2005年03月25日発行880号 ロゴ:なんでも診察室

【がんばれば変えられる】

 「なみだはどうして出るの」「いのちは、からだのどこにあるの」などと、子どもや孫に聞かれたら、皆さんはどう答えますか。中には「ミミズのお顔はどこにあるの」なんてのもあります。

 こんな質問と、それに対する楽しい答えがいっぱいの絵本「なぜなぜいっぱい」(草土文化)を著者の山田真さんから送ってもらいました。ちなみに、なみだは喜んだり悲しんだりを、相手にわかってもらえるように出るのでしょう、と答えています。

 山田さんは大変有名な小児科医なのに「目を保護するため」などと言わないところがすごいなあと思うわけです。これをよめば、相手が涙ぐんだ時、その涙を出させたのはどんな感情だろうと想いをめぐらすのではないでしょうか。

 それでは、いのちはどこにあるのでしょう。これは、脳死問題で脳か心臓かと大議論になったことです。山田さんは人間一人を作っている60兆個という細胞すべてにいのちがあると答えています。そんな極めて複雑な命の集まりなんだと、人の命の尊さを説明しています。

 「なんのために人間はいきているのですか?」との問いに、歴史を作っている一人の人間として、地球を住み良いところにするためにがんばりたいと思っている、みんなもずっと考え続けて下さい、としめくくっています。山田さんは、お子さんが障害をもったので、障害児の教育や生活保障の闘いをしてこられ、がんばれば世の中を変えられるという確かな感覚を持っておられるのだと思います。

 今の子どもたちを取り巻く環境は、何のために生きているのかをますますわかりにくくしています。がんばって高校・大学まで行ってもやりがいのある安定した仕事はなかなかありません。アルバイトを転々とする若者が、政治家などに非難されています。

 しかし、飲食店などでアルバイトらしき店員を見て下さい。たぶん最低賃金ぎりぎりの時間給でどうしてあんなに働けるのかと思う程良く働いています。僕らが学生の時のアルバイトなんて少ししか働きませんでした。

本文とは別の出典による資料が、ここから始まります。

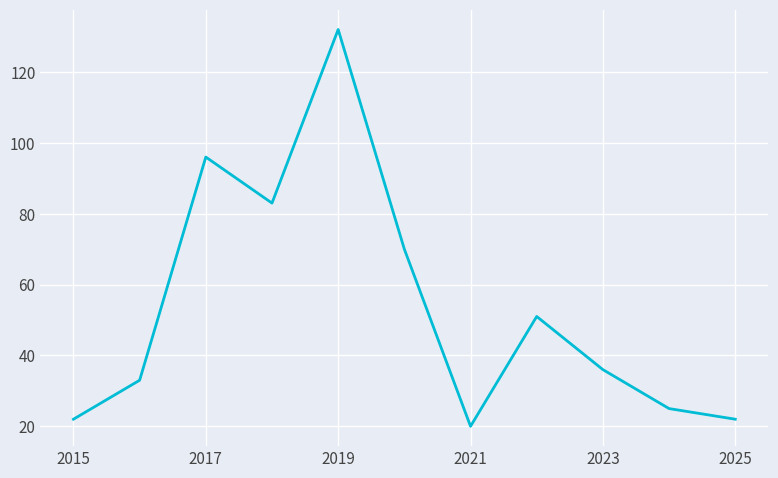

Count the number of data series in this chart.

1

 最近、ウラニウム兵器廃絶運動に取り組んでいる青年たちと、世界をどう認識し変革するのか、理論と実践の関連はどうか、などを真剣に話合うことができました。グローバル資本のしもべではない生き方を真剣に模索する青年が増えていると実感しました。なんだかうれしくて、診察室で泣きわめく子どもたちを見ても、この子たちと共に歴史を前進させることができるのだ、と改めて実感できるようになりました。